Refactoring design models for compositional verification, conformance testing, and inductive verification

Although automated finite-state verification techniques have matured considerably in the past several years, they are invariably applicable only to simplified, idealized models of systems. Finding the right design abstractions and organizing a model to be amenable to automated verification, avoiding the well-known state explosion problem, is a creative task that cannot be fully automated. Nonetheless, some formal relation between the verified model and the "as-built" structure of the software system is required to gain confidence in their consistency, e.g., through conformance testing. One way to maintain the relation is by constructing one of the structures by transforming the other.; We describe how as-built design models can be refactored for compositional state-space analysis. The process is semi-automated (the designer must choose from among a set of idiomatic transformations, but each transformation is applied and the behavioral equivalence is checked automatically).

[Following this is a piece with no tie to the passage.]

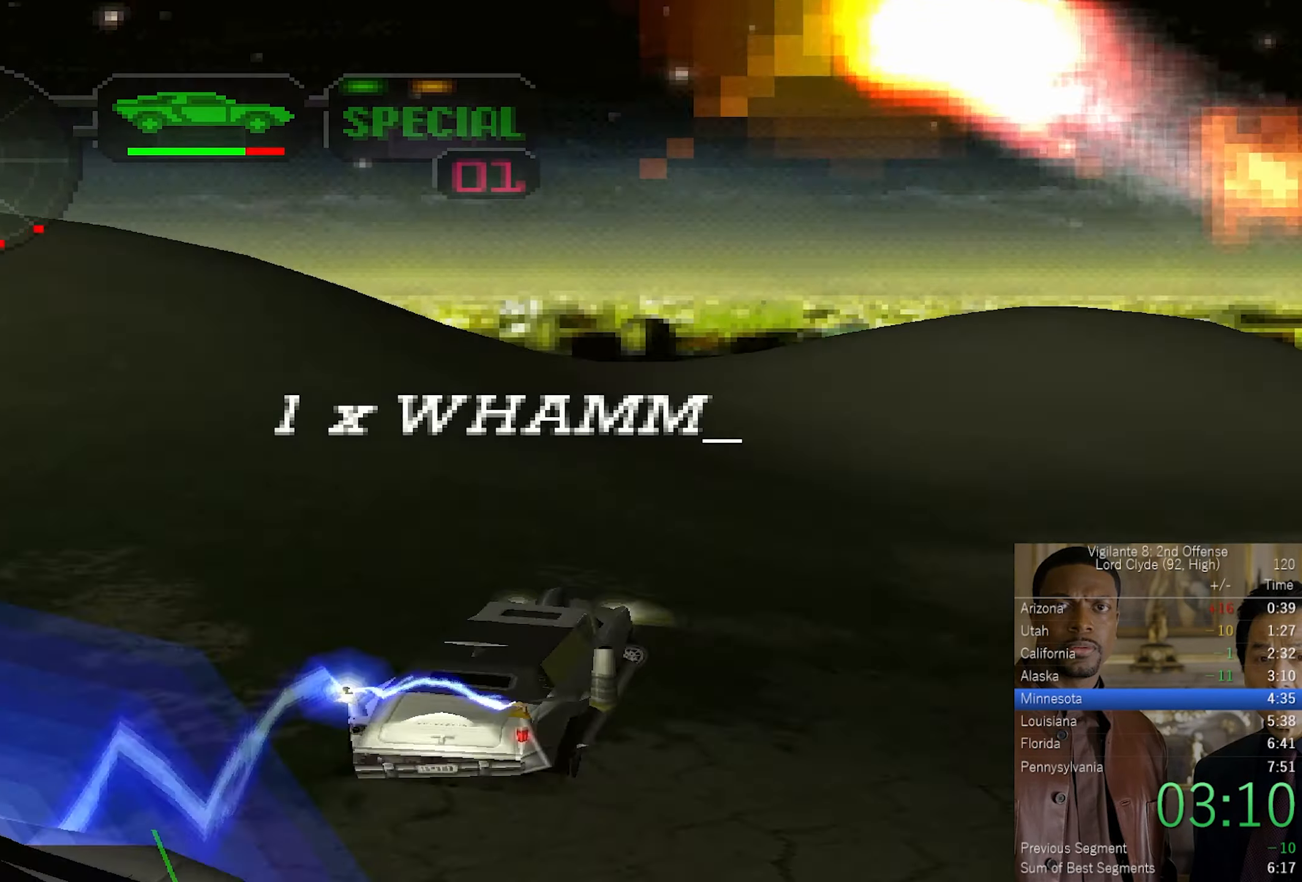
{"buttons": ["CROSS", "SQUARE"], "left_stick": "right", "right_stick": "center", "events": [[67, "CROSS", "down"]]}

We show how such refactoring transformations are used to obtain models that can be hierarchically composed, avoiding excessive state explosion. Since the refactoring transformations are checked, the original model of the system structure "as-built" can be used to generate conformance test oracles relating the actual system to the refactored, verified design. We argue that this indirect, two-phase approach is more sensitive than direct specification-based testing of implementations.; Our refactoring can also be applied to systems parameterized by infinite control parts, such as systems composed of many identical processes. These systems can sometimes be verified inductively using a network invariant, but systems whose component processes vary in some systematic way are not amenable to direct application of that method. We describe how variations in behavior can be "factored out" into additional processes by refactoring, thus enabling induction over the number of processes.